## INSTRUCTIONS FOR THE TASK
Repeat every entry exactly as it stands. Omit the images.

## DATA
--- --- ---

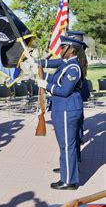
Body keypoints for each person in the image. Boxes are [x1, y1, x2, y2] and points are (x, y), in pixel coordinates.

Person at [36, 35, 86, 190]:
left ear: (72, 50)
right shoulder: (67, 64)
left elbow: (64, 90)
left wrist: (46, 85)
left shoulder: (73, 67)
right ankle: (66, 174)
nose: (61, 50)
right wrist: (41, 75)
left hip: (67, 109)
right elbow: (58, 79)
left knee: (67, 146)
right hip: (62, 108)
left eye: (63, 47)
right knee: (65, 146)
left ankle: (69, 181)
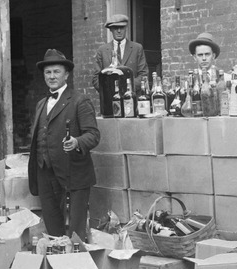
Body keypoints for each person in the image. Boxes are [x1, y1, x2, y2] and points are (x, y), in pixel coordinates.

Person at [29, 49, 100, 240]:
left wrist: (77, 141)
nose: (52, 76)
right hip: (45, 172)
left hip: (73, 173)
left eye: (56, 72)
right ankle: (57, 264)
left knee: (75, 232)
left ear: (66, 74)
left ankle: (76, 265)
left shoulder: (79, 101)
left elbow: (93, 135)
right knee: (53, 227)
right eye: (48, 72)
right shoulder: (41, 104)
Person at [92, 14, 148, 91]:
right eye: (115, 28)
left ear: (126, 28)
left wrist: (127, 87)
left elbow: (143, 75)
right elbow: (96, 78)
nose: (119, 31)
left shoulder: (137, 48)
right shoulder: (102, 50)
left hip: (132, 97)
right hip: (110, 98)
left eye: (121, 27)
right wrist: (109, 90)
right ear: (110, 29)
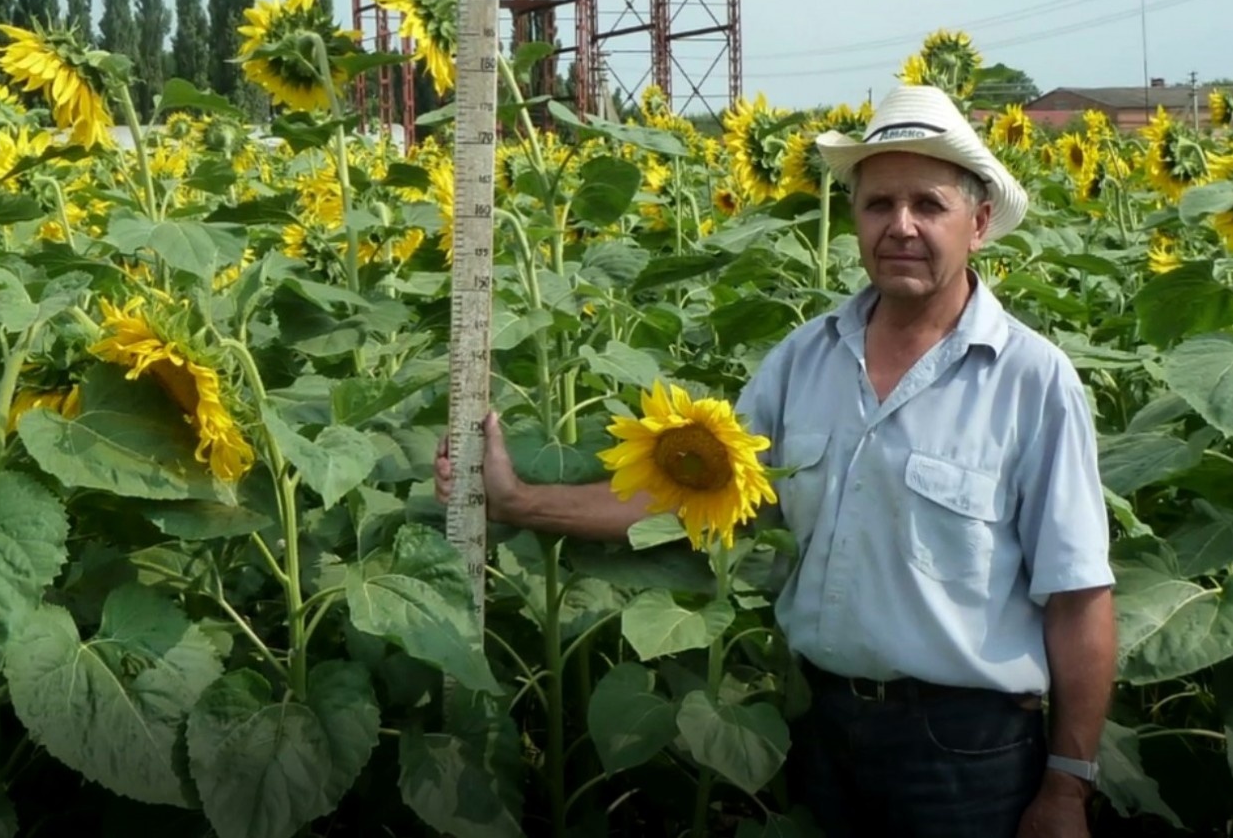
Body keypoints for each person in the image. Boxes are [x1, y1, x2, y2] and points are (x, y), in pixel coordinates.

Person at [435, 84, 1116, 838]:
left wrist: (1067, 787)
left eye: (929, 204)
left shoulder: (1031, 379)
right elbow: (690, 496)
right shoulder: (804, 358)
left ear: (979, 223)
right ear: (854, 219)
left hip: (965, 751)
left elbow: (1078, 596)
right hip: (821, 728)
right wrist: (518, 500)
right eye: (878, 204)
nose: (901, 225)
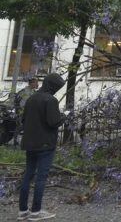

--- --- ---

## ANSWER FOR THE TASK
Body keypoints for each person in the image. Boxes are [x1, y1, x2, y2] and points are (x, y), in pixel coordinates.

Person at [36, 35, 86, 190]:
left ear: (72, 50)
right shoulder: (67, 64)
left elbow: (64, 90)
left wrist: (46, 85)
left shoulder: (73, 67)
right ankle: (66, 174)
nose: (61, 50)
right wrist: (41, 75)
left hip: (67, 109)
right elbow: (58, 79)
left knee: (67, 146)
right hip: (62, 108)
left eye: (63, 47)
right knee: (65, 146)
left ankle: (69, 181)
Body keypoints for each person in the image. Boxes are [x1, y1, x2, y2] and points are (x, y), in pixel coordinates.

Person at [29, 49, 100, 240]:
left wrist: (77, 141)
nose: (52, 76)
right hip: (45, 172)
left hip: (73, 173)
left eye: (56, 72)
right ankle: (57, 264)
left knee: (75, 232)
left ear: (66, 74)
left ankle: (76, 265)
left shoulder: (79, 101)
left elbow: (93, 135)
right knee: (53, 227)
right eye: (48, 72)
right shoulder: (41, 104)
Person at [92, 14, 148, 91]:
right eye: (115, 28)
left ear: (126, 28)
left wrist: (127, 87)
left elbow: (143, 75)
right elbow: (96, 78)
nose: (119, 31)
left shoulder: (137, 48)
right shoulder: (102, 50)
left hip: (132, 97)
right hip: (110, 98)
left eye: (121, 27)
right wrist: (109, 90)
right ear: (110, 29)
Body keypoints for each person in the image. Boxes are [x1, y1, x2, y2] and points are (x, y), in pixel coordinates.

Person at [435, 84, 1116, 838]:
left wrist: (1067, 787)
left eye: (929, 204)
left shoulder: (1031, 379)
right elbow: (690, 496)
right shoulder: (804, 358)
left ear: (979, 223)
right ear: (854, 219)
left hip: (965, 751)
left elbow: (1078, 596)
right hip: (821, 728)
right wrist: (518, 500)
right eye: (878, 204)
nose: (901, 225)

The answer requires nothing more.